3 min read

Be Careful With The Blameless Culture

Blameless culture sounds great. Mistakes as learning, not witch hunts. But when done wrong, it backfires badly. Lack of accountability creates an avoidance culture that degrades your product and burns people. A truly blameless culture isn't easy. It requires discipline and relentless improvement.

#Culture #People

Be Careful With The Blameless Culture
Ponte Vasco da Gama at night

Blameless culture sounds great on paper - who wouldn’t want a workplace where mistakes are learning opportunities rather than witch hunts? But here’s the catch: this noble idea can easily backfire.

Blamelessness, left unchecked, tends to drift towards the culture of avoidance. Where “lack of blaming” is a convenient excuse for lack of accountability and avoidance of tough conversations.

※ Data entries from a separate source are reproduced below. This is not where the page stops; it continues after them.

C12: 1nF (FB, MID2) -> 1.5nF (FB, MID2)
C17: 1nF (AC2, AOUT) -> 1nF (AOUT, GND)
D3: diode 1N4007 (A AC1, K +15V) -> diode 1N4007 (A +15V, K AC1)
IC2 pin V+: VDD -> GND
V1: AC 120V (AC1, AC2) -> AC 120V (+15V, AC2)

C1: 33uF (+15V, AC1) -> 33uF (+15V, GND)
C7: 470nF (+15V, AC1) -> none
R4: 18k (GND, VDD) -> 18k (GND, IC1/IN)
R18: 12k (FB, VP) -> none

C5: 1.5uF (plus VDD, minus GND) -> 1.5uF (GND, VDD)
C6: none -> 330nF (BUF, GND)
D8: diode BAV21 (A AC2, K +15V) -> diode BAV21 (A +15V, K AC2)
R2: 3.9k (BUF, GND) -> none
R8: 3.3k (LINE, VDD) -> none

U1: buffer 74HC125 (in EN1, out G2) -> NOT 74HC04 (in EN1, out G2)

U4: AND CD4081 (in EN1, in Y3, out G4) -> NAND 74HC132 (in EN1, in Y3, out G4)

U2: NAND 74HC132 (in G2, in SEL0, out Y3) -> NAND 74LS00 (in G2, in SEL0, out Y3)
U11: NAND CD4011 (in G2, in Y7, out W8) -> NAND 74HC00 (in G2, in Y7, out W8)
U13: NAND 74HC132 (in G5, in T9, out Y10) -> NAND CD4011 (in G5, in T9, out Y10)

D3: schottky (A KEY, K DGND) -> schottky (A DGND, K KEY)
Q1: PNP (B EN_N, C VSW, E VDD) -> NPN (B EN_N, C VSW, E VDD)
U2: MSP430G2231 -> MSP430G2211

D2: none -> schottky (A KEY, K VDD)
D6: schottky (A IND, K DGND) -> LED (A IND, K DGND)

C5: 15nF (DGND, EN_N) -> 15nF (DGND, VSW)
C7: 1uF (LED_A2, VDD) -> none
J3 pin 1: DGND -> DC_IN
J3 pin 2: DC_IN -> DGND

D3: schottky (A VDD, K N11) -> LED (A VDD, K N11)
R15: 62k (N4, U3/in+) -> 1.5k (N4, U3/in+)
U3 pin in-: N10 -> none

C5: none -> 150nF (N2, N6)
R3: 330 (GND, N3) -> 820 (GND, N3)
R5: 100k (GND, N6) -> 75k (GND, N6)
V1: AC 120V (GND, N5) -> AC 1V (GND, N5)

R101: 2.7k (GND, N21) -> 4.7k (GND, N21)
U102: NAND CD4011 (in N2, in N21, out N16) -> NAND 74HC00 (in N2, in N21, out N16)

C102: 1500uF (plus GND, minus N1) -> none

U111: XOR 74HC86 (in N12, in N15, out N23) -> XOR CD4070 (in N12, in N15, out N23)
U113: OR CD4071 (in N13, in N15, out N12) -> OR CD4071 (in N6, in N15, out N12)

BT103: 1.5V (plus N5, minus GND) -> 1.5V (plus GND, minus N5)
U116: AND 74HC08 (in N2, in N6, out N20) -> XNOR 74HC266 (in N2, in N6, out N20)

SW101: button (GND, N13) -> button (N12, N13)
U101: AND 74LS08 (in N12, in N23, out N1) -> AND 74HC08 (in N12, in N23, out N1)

Just not blaming is not enough.

A proper blameless culture is very hard to implement, as it’s not only about not blaming others - that’s an easy part. What you do instead is what counts the most.

I’ve seen too many companies where what they considered a “blameless culture” resulted in the deterioration of their product’s quality and culture.

Low-quality code is being pushed to the repository. Bugs piling up. Performance is degrading over time. Failing release pipelines. The incident management team is constantly overwhelmed by alerts.

Even though everyone sees the problems, they are not being fixed properly. Whistleblowers raising those are being brushed off as “not to play the blame game”. Issues may be roughly patched, but then recur again.

The blamelessness is twisted here. From a noble idea to a mere excuse used to avoid difficult conversations. Instead of fostering openness and growth, it becomes the perfect excuse to sweep problems under the rug and avoid tough conversations altogether. As a result, there is no accountability. Lack of accountability is one of the most dangerous dysfunctions in the team.

Accountability is the key

Difficult topics are being pushed aside, buried under the pile of other priorities. People get used to the lack of quality, standards are being loosened up, the broken windows theory kicks in, and issues proliferate. After all, if others are not paying attention to their bugs, why should I? Especially when deadlines are pushing.

At the same time, people in the teams get frustrated. They see the quality declining. They struggle with incidents and technical debt. With bugs. They raise the issues but are dismissed as “blaming others”. So they start complaining in secret. Seeing another broken build, another bug, they put the blame on people who, in their opinion, are not doing a good job.

Broken blameless culture leads to more blaming!

Surely not the result we were hoping for.

How not to blame

Does it mean that it’s time to ditch the idea of blamelessness and start pointing fingers at wrongdoers? Certainly not!

Putting blame on particular people for systemic issues affecting your org will get you nowhere. Publicly scolding the person who was unlucky enough to be the last one to trigger a production incident might be tempting, but it is a terrible way to handle the problem. Culture will quickly become toxic, and people will make sure to avoid any possible risk, further pushing the system down the slippery slope.

The only valid way to handle problems in a blameless way is to start with a single yet very important question.

Why?

Why why? Because you want to get to the bottom of things. Understand why bad things are happening. Why is it possible to push bad code to the repo? Why are bugs not being solved? Why is it easy to bring down the production?